In each of the lines below, replace "skLineSegment" with "skLine" and reproduce everything else unchanged.
----
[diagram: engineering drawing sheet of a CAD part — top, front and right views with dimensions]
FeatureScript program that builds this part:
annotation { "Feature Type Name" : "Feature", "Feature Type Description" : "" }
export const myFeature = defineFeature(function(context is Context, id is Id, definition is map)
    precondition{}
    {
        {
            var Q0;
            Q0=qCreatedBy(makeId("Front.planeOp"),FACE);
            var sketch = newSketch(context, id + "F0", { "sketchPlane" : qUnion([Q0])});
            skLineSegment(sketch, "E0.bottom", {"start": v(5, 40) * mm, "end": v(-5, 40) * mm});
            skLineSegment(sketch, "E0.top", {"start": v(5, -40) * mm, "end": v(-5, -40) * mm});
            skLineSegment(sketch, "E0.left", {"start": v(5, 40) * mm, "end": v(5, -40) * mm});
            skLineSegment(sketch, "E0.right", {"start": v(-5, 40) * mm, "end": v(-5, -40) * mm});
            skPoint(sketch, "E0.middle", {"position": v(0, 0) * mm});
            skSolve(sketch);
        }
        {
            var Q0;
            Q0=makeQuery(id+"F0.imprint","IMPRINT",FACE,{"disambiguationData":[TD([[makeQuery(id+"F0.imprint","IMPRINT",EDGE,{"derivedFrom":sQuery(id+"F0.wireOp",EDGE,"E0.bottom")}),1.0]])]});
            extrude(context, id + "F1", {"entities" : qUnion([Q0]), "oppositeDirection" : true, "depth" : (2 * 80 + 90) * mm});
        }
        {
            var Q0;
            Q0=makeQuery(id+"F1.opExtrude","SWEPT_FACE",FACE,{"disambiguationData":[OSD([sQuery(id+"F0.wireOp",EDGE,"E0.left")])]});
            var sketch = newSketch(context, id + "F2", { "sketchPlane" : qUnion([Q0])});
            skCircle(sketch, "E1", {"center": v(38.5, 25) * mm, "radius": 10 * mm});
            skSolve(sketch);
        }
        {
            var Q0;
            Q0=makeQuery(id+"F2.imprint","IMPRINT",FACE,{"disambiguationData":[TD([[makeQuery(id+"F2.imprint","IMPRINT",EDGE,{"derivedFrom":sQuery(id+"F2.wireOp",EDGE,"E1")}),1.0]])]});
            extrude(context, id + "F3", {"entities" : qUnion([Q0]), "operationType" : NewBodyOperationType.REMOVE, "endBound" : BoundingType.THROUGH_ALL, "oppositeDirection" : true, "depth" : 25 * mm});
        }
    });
----
* **FINISHED EXERCISE**:
[diagram: engineering drawing sheet of a CAD part — top, front and right views with dimensions]
FeatureScript program that builds this part:
annotation { "Feature Type Name" : "Feature", "Feature Type Description" : "" }
export const myFeature = defineFeature(function(context is Context, id is Id, definition is map)
    precondition{}
    {
        {
            var Q0;
            Q0=qCreatedBy(makeId("Front.planeOp"),FACE);
            var sketch = newSketch(context, id + "F0", { "sketchPlane" : qUnion([Q0])});
            skLine(sketch, "E0.bottom", {"start": v(5, 40) * mm, "end": v(-5, 40) * mm});
            skLine(sketch, "E0.top", {"start": v(5, -40) * mm, "end": v(-5, -40) * mm});
            skLine(sketch, "E0.left", {"start": v(5, 40) * mm, "end": v(5, -40) * mm});
            skLine(sketch, "E0.right", {"start": v(-5, 40) * mm, "end": v(-5, -40) * mm});
            skPoint(sketch, "E0.middle", {"position": v(0, 0) * mm});
            skSolve(sketch);
        }
        {
            var Q0;
            Q0=makeQuery(id+"F0.imprint","IMPRINT",FACE,{"disambiguationData":[TD([[makeQuery(id+"F0.imprint","IMPRINT",EDGE,{"derivedFrom":sQuery(id+"F0.wireOp",EDGE,"E0.bottom")}),1.0]])]});
            extrude(context, id + "F1", {"entities" : qUnion([Q0]), "oppositeDirection" : true, "depth" : (2 * 80 + 90) * mm});
        }
        {
            var Q0;
            Q0=makeQuery(id+"F1.opExtrude","SWEPT_FACE",FACE,{"disambiguationData":[OSD([sQuery(id+"F0.wireOp",EDGE,"E0.left")])]});
            var sketch = newSketch(context, id + "F2", { "sketchPlane" : qUnion([Q0])});
            skCircle(sketch, "E1", {"center": v(38.5, 25) * mm, "radius": 10 * mm});
            skSolve(sketch);
        }
        {
            var Q0;
            Q0=makeQuery(id+"F2.imprint","IMPRINT",FACE,{"disambiguationData":[TD([[makeQuery(id+"F2.imprint","IMPRINT",EDGE,{"derivedFrom":sQuery(id+"F2.wireOp",EDGE,"E1")}),1.0]])]});
            extrude(context, id + "F3", {"entities" : qUnion([Q0]), "operationType" : NewBodyOperationType.REMOVE, "endBound" : BoundingType.THROUGH_ALL, "oppositeDirection" : true, "depth" : 25 * mm});
        }
    });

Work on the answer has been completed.